Bethany House Services Helps Families Find a Place to Call Home
by Sister Eileen Connelly
The wide smile on Rhonda’s* face as she discusses the help she and her three children have received through Bethany House Services (BHS) belies the fear and frustration they experienced while homeless. An ongoing battle with depression made it a challenge for Rhonda to maintain employment and, thus, pay rent. The family slept on the floor at the homes of various family members and friends until they wore out their welcome, then they took up shelter in an old car.
“I was afraid to ask for help,” Rhonda admitted, “but my children were scared, and they were missing school.”
Susan Schiller, executive director of BHS, wants others to know about at-risk families like Rhonda’s, those who too often go unnoticed. Their organization is dedicated to assisting them through comprehensive services from prevention of homelessness through post-shelter stabilization support.
“I want people to be as outraged as I am that there are homeless children on our streets,” she said. “We can’t solve the problem until we acknowledge that it exists, and we need help carrying out our mission.”
That mission began with the establishment of Bethany House of Hospitality in 1983 by Sisters of Charity of Cincinnati Mary Grafe and Dee Sizler, along with Barb Poppe. Sister of Mercy Mary Stanton was soon named executive director and continued in that role until her retirement in 2013.
“BHS was my purpose and passion, but, as we all know, it takes a village,” Sister Stanton said. “The staff, board and committee members, volunteers and donors were generous, visionary people who continued to expand our services beyond emergency shelter to a variety of supportive programs for the families, transitional and rapid rehousing options, permanent affordable housing and home ownership. We labored within the Coalition for the Homeless, formed the Family Shelter Partnership Program, participated in Catholics United for the Poor, and developed other relationships at a city, state and national level in order to serve homeless families. It was rewarding to see our common goals fulfilled.
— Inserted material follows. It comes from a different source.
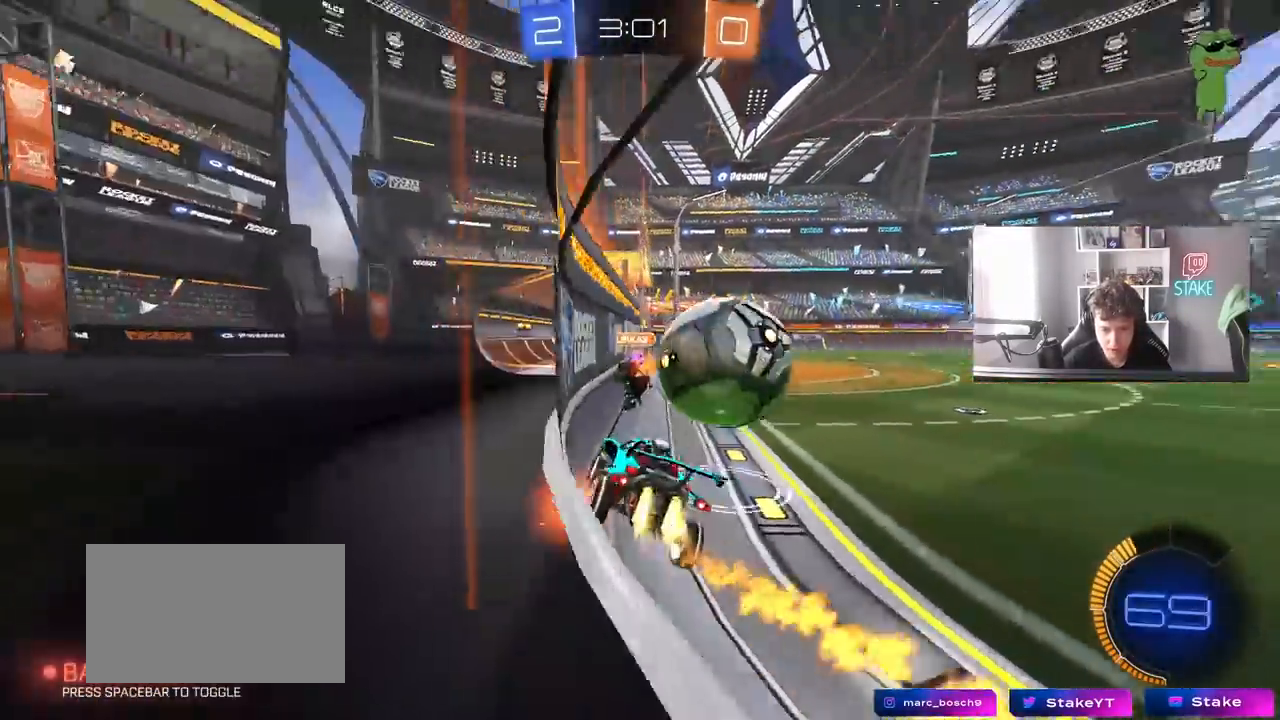
{"keys": ["d", "w"], "mouse": [], "mouse_move": "still", "events": [[183, "mouse_left", "up"]]}
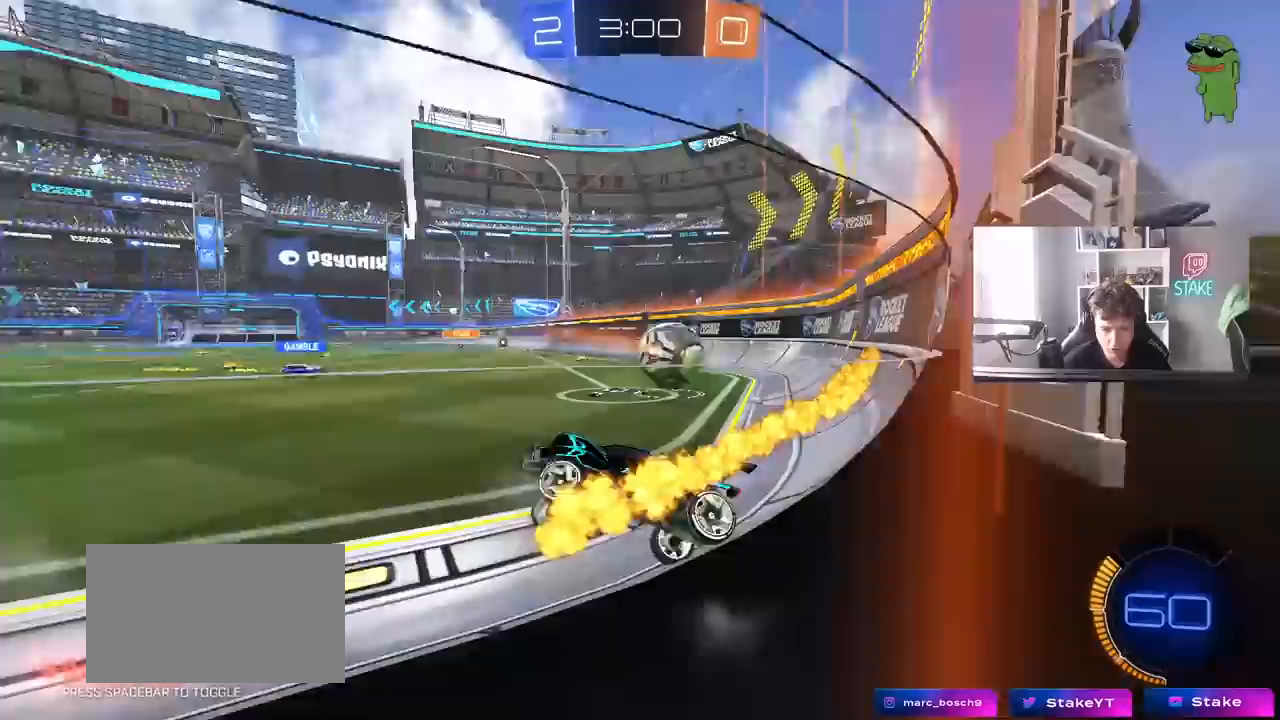
{"keys": ["w"], "mouse": [], "mouse_move": "still", "events": [[17, "d", "up"]]}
The greatest challenge was always that the need exceeded our ability to respond.”
Last year was a prime example of the growing number of families needing shelter, leading Bethany House to open a fifth shelter location. Among those sheltered and housed were 1,500 children. In 2019, the organization has already served 27 percent more families than 2018. Ninety-five percent of those families are led by single mothers, Schiller noted.
She cited information from the National Child Traumatic Stress Network that focuses on the types and magnitude of trauma experienced by children and young mothers prior to becoming homeless and the experience of homelessness itself. The authors state that “children bear the brunt of homelessness” as evidenced by:
Homeless children go hungry twice as often as non-homeless children.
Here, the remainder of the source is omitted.